Alıştırmanın istedikleri:
[1] İsrail hakkındaki metinden "Arapların ikinci sınıf" ile başlayıp "daha uzun kılmaktadır." ile biten bölümü olduğu gibi çıkarın.
[2] İsrail hakkındaki metne göre Oded Yinon'un analizi nerede yayınlanmıştı?
[3] Lütfen İsrail hakkındaki metni kaldığı yerden devam ettirin.

Okuma metni:
※ ※ ※
Bu da İsrail'in Arap topraklarını zapt etmesinin, Arap uluslarının Siyonist varlığa karşı saldırganlığı nedeniyle bir savaş tazminatı değil, tüm bölgeyi kapsayan daha büyük bir hedefin parçası olan planlı bir hakimiyet amacı olduğunu kanıtlamaktadır.
 
Schoenman, bu yöne işaret eden, her ikisi de 1982 tarihli iki belgeye daha dikkat çekiyor. Oded Yinon'un Dünya Siyonist Örgütü Enformasyon Dairesi'nin gazetesinde yayınlanan bir analizi, etnik ve dini farklılıkların istismarı yoluyla Orta Doğu ülkelerinin mümkün olduğunca parçalanmasının stratejik bir ihtiyaç olduğunu vurguluyordu. Bu planın Mısır, Libya ve Sudan'ı kapsayacak şekilde Kuzey Afrika'ya genişletilmesini önerdi. Aynı yıl İsrail Savunma Bakanlığı'ndan üst düzey bir yetkili olan Y'ben Poret şu açıklamayı yaptı: "Ne bugün ne de geçmişte Siyonizm vardır, ne sömürgeleştirme vardır ne de tüm Arapları ortadan kaldırmadan, el koymadan bir Yahudi devleti vardır."
 
Arapların ikinci sınıf vatandaş olduğu, ayrımcılığa maruz kaldığı, keyfi olarak tutuklandığı, işkence gördüğü ve infaz edildiği, sivil ve siyasi haklardan yoksun olduğu ve 7 Ekim 2023'te başlayan soykırımda görüldüğü üzere evlerinin bombalandığı İsrail tarafından işgal edilen Filistin'de apartheid durumunu dayatan sivil ve sözde demokratik bir cepheye sahip askeri diktatörlüğün, Güney Afrika'daki eski apartheid rejiminden veya Almanya'daki eski Nazi rejiminden temel bir farkı yoktur. Ancak İsrail Devleti'nin ağırlaştırıcı bir faktörü var: Nazizm Alman emperyalizmi tarafından, apartheid ise bizzat beyaz Güney Afrikalılar tarafından yaratılmışken, İsrail bir bütün olarak tüm küresel emperyalist sistem tarafından yaratıldı ve bugün de sürdürülüyor. Bu da onun ömrünü Üçüncü Reich ya da Apartheid'ın ömründen daha uzun kılmaktadır.
※ ※ ※
Çıkarılan bilgiler:
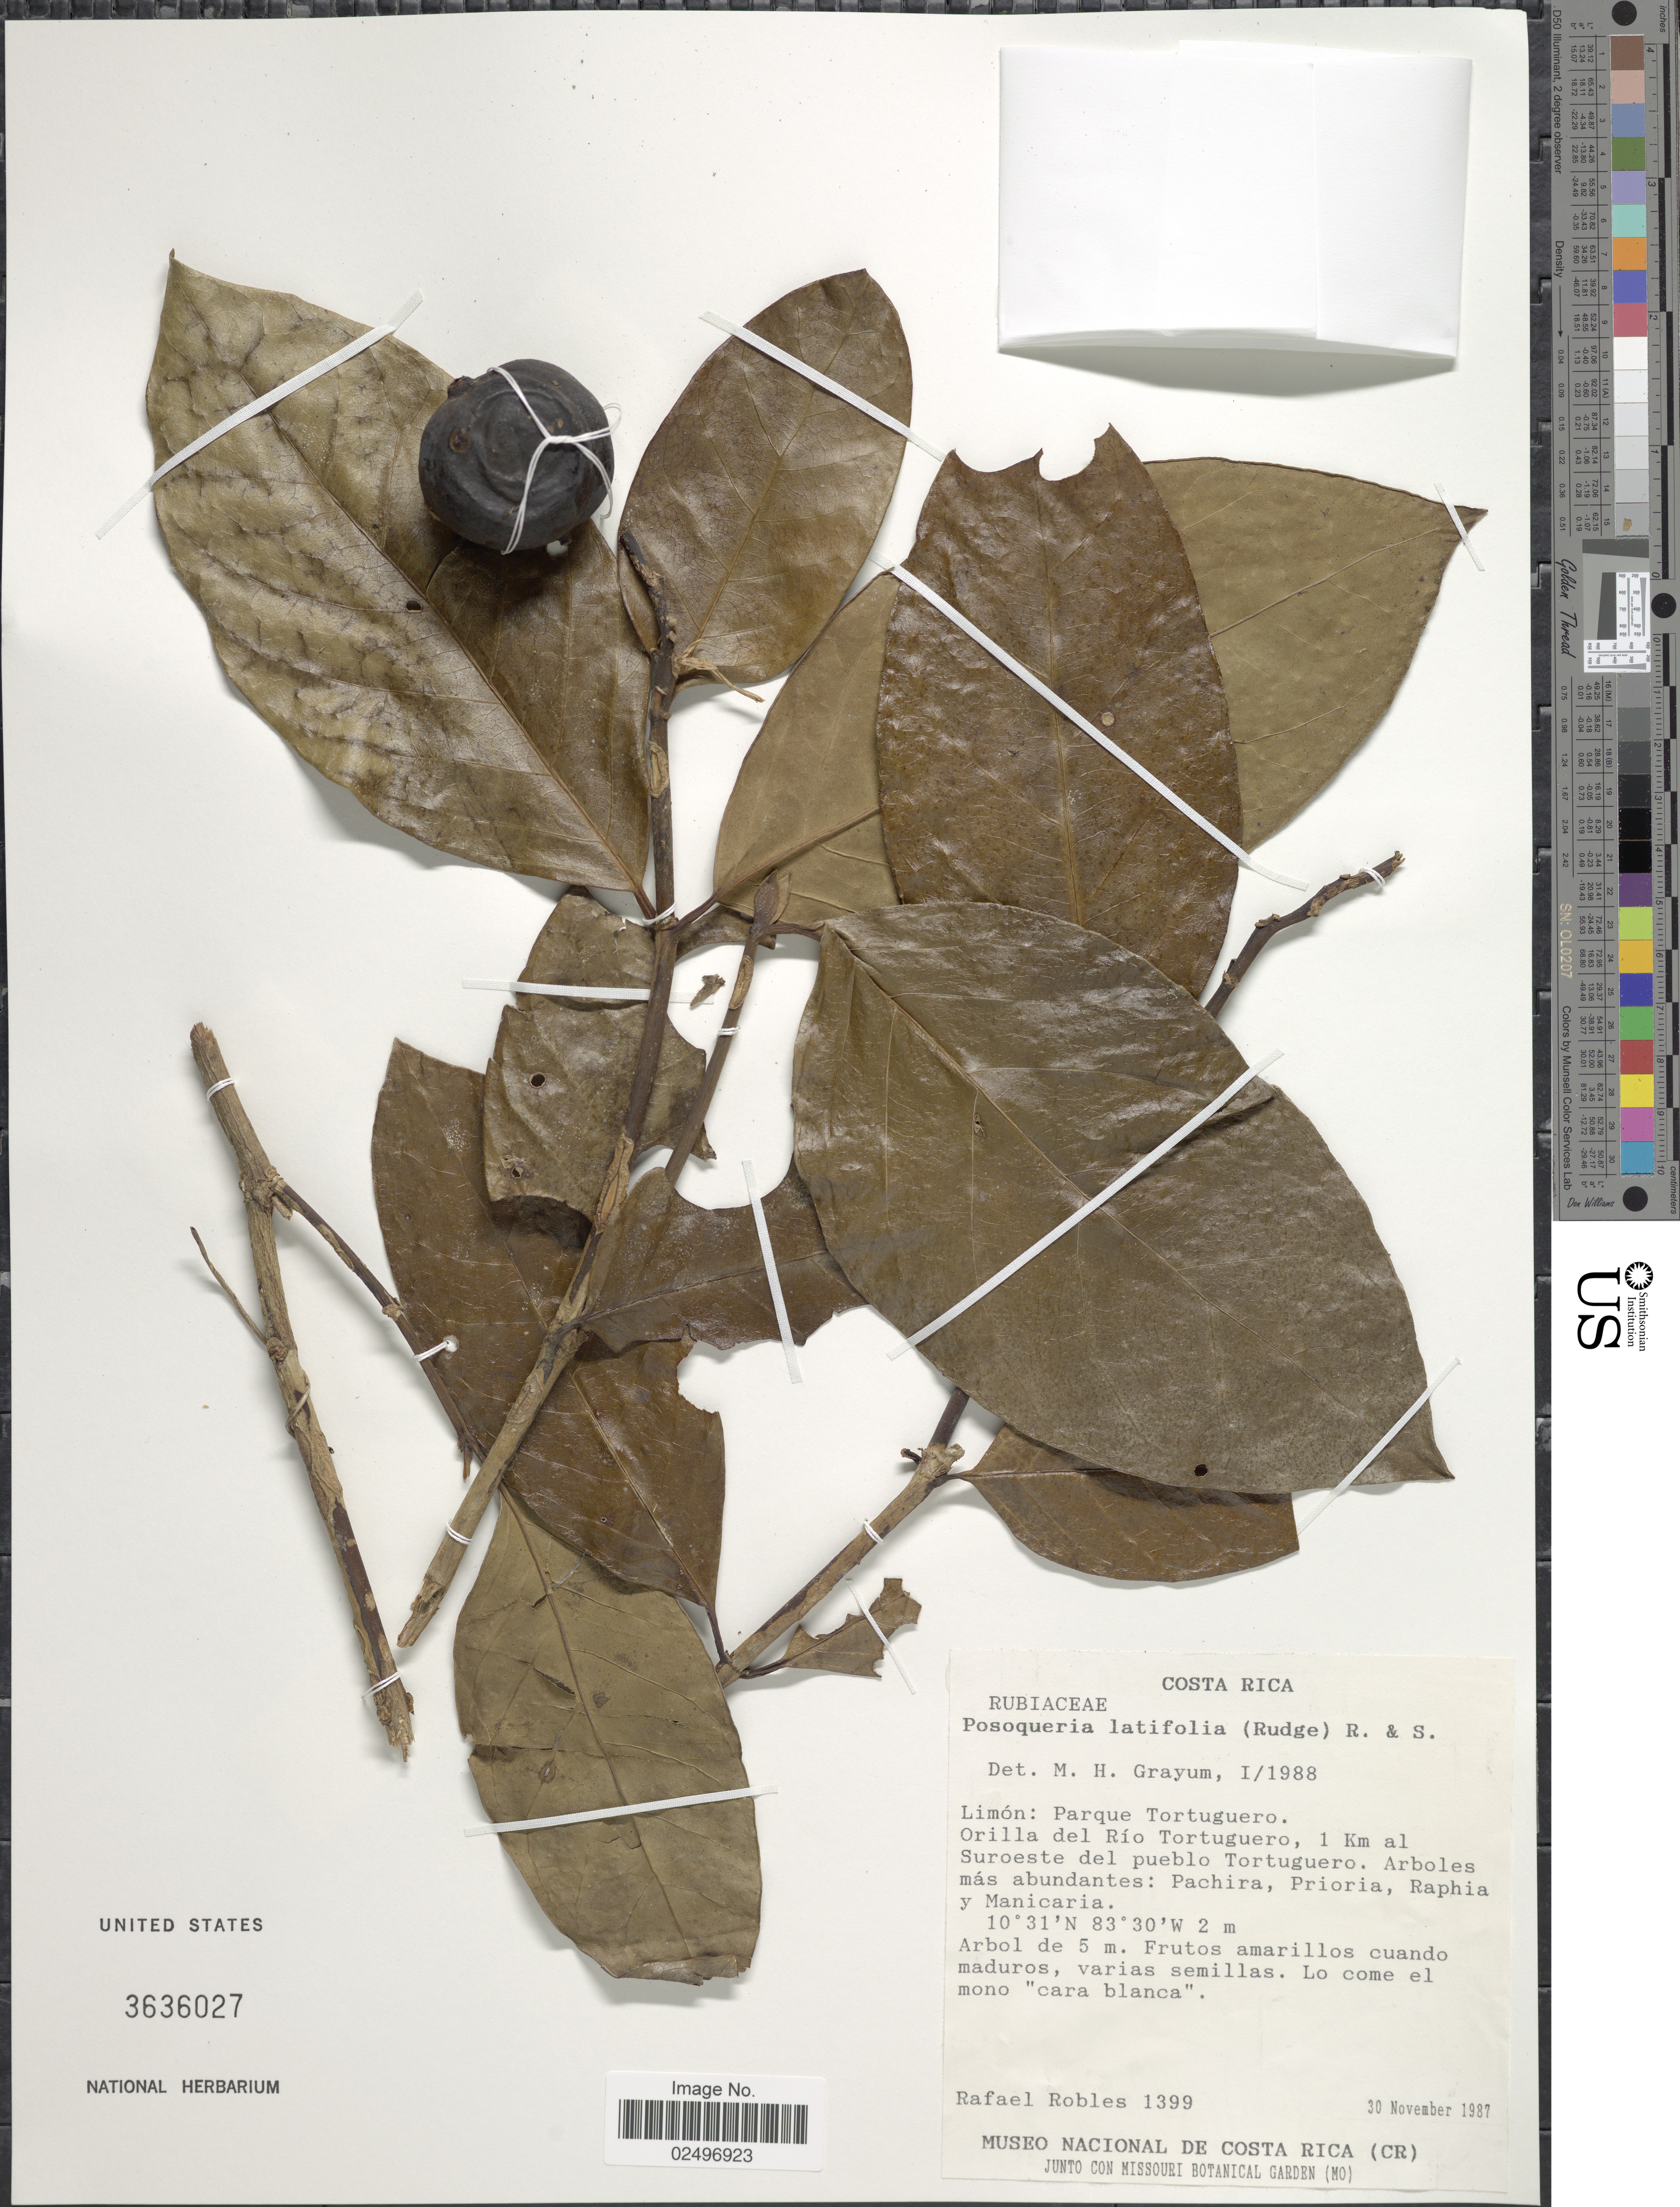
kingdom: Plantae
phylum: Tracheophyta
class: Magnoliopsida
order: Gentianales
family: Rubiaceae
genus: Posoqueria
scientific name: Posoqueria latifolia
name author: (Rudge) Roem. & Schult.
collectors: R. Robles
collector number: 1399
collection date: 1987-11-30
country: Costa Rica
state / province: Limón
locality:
※ ※ ※
Görevlerin yanıtları:
[1]
Arapların ikinci sınıf vatandaş olduğu, ayrımcılığa maruz kaldığı, keyfi olarak tutuklandığı, işkence gördüğü ve infaz edildiği, sivil ve siyasi haklardan yoksun olduğu ve 7 Ekim 2023'te başlayan soykırımda görüldüğü üzere evlerinin bombalandığı İsrail tarafından işgal edilen Filistin'de apartheid durumunu dayatan sivil ve sözde demokratik bir cepheye sahip askeri diktatörlüğün, Güney Afrika'daki eski apartheid rejiminden veya Almanya'daki eski Nazi rejiminden temel bir farkı yoktur. Ancak İsrail Devleti'nin ağırlaştırıcı bir faktörü var: Nazizm Alman emperyalizmi tarafından, apartheid ise bizzat beyaz Güney Afrikalılar tarafından yaratılmışken, İsrail bir bütün olarak tüm küresel emperyalist sistem tarafından yaratıldı ve bugün de sürdürülüyor. Bu da onun ömrünü Üçüncü Reich ya da Apartheid'ın ömründen daha uzun kılmaktadır.

[2] Dünya Siyonist Örgütü Enformasyon Dairesi'nin gazetesinde.

[3]
Dünyanın emperyalist güçleri tarafından kabul edilen ve paylaşılan bir ajan olmasına rağmen, İsrail Devleti üzerinde açıkça Amerikan emperyalizminin bir hakimiyeti vardır. Washington'un 1948'den ve özellikle 1967'den bu yana İsrail'e yaptığı tüm ekonomik ve askeri yatırımlar göz önüne alındığında, İsrail pratikte Amerika Birleşik Devletleri'nin 51. eyaletidir. Siyonist varlık tamamen Kuzey Amerika fonlarına bağımlıdır ve bu fonlar olmadan Arap ve İslam devletleri tarafından ortaklaşa saldırıya uğraması halinde varlığı kolayca sona erdirilebilir. İsrail hükümeti, kuruluşundan bu yana nüfusu neredeyse on kat artan İsrail'in bir "göçmenler ülkesi" olduğunu resmen kabul etmektedir. İsraillilerin yaklaşık dörtte üçü Yahudi'dir ve bunların yarısı Avrupa, Amerika ya da Sovyet kökenlidir. Örneğin Tel Aviv sokaklarında İngilizce konuşan sarışın beyaz insanlar görmek son derece yaygın. Oysa o bölgenin yerli nüfusu ne beyaz, ne sarışın, ne de İngilizce konuşuyor.
 
İsrail, hiç kuşkusuz, emperyalizm -özellikle de Amerikan emperyalizmi- tarafından yapay olarak yaratılmış ve yönetilen, gezegenin o bölgesindeki insanları boyunduruk altına almak için faşist yöntemler kullanan sömürgeci bir varlıktır. Bunun bir başka kanıtı da, İsrail'in (kuruluşundan sorumlu olan) Birleşmiş Milletler Güvenlik Konseyi de dahil olmak üzere uluslararası siyasi ve diplomatik arenada sahip olduğu tam dokunulmazlıktır; soykırım, etnik temizlik, siyasi hapishaneler ve kitlesel yargısız infazlar gibi çok sayıda insan hakları ihlalini kanıtlayan yetmiş yılı aşkın kanıttan sonra bile her türlü ciddi yaptırımdan muaftır. Gazze'de 2023'ün sonu ile 2024'ün başı arasında gerçekleştirildiğini gördüğümüz her şey güçlendirilmiş bir biçimde.
 
Batı emperyalizminin hayali, tüm Orta Doğu'nun - aşağı yukarı Siyonist elitin planladığı gibi - bir Eretz İsrail haline gelmesi ve böylece Siyonist varlığın bir aracı olarak tamamen kendi kontrolü altında olmasıdır.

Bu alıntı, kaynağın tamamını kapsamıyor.